[Dataset entries]
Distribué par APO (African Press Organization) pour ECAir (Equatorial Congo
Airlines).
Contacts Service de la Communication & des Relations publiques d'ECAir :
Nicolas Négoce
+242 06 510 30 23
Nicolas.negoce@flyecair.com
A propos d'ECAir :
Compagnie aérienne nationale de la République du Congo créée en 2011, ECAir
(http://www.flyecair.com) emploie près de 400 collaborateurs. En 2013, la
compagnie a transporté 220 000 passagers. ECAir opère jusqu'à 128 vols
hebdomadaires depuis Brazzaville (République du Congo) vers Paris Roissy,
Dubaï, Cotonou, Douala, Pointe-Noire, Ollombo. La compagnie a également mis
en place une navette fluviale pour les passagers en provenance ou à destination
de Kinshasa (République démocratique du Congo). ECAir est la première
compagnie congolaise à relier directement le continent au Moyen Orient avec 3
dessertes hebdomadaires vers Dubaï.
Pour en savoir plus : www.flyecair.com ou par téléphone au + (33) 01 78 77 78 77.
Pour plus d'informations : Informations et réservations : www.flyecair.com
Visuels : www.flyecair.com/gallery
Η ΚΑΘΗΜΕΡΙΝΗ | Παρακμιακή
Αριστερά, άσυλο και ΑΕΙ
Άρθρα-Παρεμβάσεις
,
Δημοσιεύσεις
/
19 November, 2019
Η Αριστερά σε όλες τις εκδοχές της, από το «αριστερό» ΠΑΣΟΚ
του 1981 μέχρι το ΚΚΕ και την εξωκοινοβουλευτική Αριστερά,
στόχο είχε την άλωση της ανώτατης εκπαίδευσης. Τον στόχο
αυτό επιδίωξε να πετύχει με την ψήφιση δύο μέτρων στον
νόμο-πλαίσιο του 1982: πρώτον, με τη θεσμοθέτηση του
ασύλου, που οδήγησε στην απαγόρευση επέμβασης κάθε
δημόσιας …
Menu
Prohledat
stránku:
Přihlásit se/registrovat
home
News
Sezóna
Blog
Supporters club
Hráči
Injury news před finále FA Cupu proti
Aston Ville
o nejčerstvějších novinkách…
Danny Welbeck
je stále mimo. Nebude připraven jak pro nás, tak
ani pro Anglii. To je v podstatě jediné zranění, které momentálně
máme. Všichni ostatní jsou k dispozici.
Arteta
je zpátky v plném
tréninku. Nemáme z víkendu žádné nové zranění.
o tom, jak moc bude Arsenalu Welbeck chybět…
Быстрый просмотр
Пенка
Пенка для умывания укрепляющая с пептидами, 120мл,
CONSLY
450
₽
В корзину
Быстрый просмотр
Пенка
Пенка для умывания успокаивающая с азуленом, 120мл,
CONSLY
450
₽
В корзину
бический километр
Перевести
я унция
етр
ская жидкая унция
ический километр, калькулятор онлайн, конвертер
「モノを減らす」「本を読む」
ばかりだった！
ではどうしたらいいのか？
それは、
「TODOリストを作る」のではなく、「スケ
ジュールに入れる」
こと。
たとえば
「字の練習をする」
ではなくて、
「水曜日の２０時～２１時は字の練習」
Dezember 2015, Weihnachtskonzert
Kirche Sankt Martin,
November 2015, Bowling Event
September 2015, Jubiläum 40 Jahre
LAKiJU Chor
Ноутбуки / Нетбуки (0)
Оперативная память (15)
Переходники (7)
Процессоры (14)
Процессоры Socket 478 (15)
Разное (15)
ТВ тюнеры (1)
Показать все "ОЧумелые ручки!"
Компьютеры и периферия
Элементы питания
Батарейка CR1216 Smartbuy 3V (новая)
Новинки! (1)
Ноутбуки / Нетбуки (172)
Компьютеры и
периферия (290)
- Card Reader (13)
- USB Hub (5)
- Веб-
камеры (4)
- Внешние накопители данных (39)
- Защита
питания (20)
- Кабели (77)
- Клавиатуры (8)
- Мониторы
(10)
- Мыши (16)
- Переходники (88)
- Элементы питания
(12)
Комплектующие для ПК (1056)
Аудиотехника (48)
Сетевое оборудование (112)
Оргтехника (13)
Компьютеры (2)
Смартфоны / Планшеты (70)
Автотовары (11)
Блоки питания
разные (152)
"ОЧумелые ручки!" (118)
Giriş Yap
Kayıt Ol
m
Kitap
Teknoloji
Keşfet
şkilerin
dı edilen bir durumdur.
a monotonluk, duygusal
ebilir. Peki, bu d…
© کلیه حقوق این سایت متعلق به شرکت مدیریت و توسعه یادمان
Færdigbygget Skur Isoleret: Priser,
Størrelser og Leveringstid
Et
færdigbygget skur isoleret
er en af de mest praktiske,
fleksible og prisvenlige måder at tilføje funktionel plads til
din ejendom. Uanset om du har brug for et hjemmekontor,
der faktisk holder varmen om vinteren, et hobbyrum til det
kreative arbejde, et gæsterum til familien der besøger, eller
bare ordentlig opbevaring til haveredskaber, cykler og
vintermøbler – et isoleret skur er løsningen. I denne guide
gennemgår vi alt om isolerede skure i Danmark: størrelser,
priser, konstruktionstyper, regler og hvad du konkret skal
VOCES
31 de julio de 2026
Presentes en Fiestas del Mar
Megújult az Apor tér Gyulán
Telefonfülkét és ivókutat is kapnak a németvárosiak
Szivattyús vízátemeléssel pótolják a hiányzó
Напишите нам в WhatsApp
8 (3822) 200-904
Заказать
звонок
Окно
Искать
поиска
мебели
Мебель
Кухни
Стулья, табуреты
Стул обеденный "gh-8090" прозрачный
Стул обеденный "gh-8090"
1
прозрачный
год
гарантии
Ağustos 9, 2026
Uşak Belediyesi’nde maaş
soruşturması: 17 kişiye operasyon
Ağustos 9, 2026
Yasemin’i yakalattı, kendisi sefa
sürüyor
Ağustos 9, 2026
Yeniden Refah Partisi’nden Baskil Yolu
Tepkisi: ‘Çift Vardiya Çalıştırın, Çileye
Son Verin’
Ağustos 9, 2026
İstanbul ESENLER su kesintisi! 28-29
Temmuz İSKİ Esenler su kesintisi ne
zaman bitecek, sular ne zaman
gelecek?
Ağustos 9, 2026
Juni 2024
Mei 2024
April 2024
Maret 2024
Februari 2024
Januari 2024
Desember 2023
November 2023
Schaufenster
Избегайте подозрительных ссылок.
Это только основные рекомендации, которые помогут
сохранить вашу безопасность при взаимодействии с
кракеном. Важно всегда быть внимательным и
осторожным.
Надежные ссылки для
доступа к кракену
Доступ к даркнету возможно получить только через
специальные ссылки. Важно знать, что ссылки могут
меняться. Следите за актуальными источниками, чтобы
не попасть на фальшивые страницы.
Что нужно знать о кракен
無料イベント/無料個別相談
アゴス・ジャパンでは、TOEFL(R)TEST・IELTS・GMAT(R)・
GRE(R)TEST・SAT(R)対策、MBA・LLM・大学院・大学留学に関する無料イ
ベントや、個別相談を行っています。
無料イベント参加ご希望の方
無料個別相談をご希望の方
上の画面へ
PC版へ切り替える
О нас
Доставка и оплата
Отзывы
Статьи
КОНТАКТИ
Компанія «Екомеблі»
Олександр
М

* **What is needed**: In the entries above, the lines from the one bearing "ический километр, калькулятор" up to and including the one bearing "Разное (15)" should be transcribed exactly; no other line is wanted.

* **Result of the task**:
ический километр, калькулятор онлайн, конвертер
「モノを減らす」「本を読む」
ばかりだった！
ではどうしたらいいのか？
それは、
「TODOリストを作る」のではなく、「スケ
ジュールに入れる」
こと。
たとえば
「字の練習をする」
ではなくて、
「水曜日の２０時～２１時は字の練習」
Dezember 2015, Weihnachtskonzert
Kirche Sankt Martin,
November 2015, Bowling Event
September 2015, Jubiläum 40 Jahre
LAKiJU Chor
Ноутбуки / Нетбуки (0)
Оперативная память (15)
Переходники (7)
Процессоры (14)
Процессоры Socket 478 (15)
Разное (15)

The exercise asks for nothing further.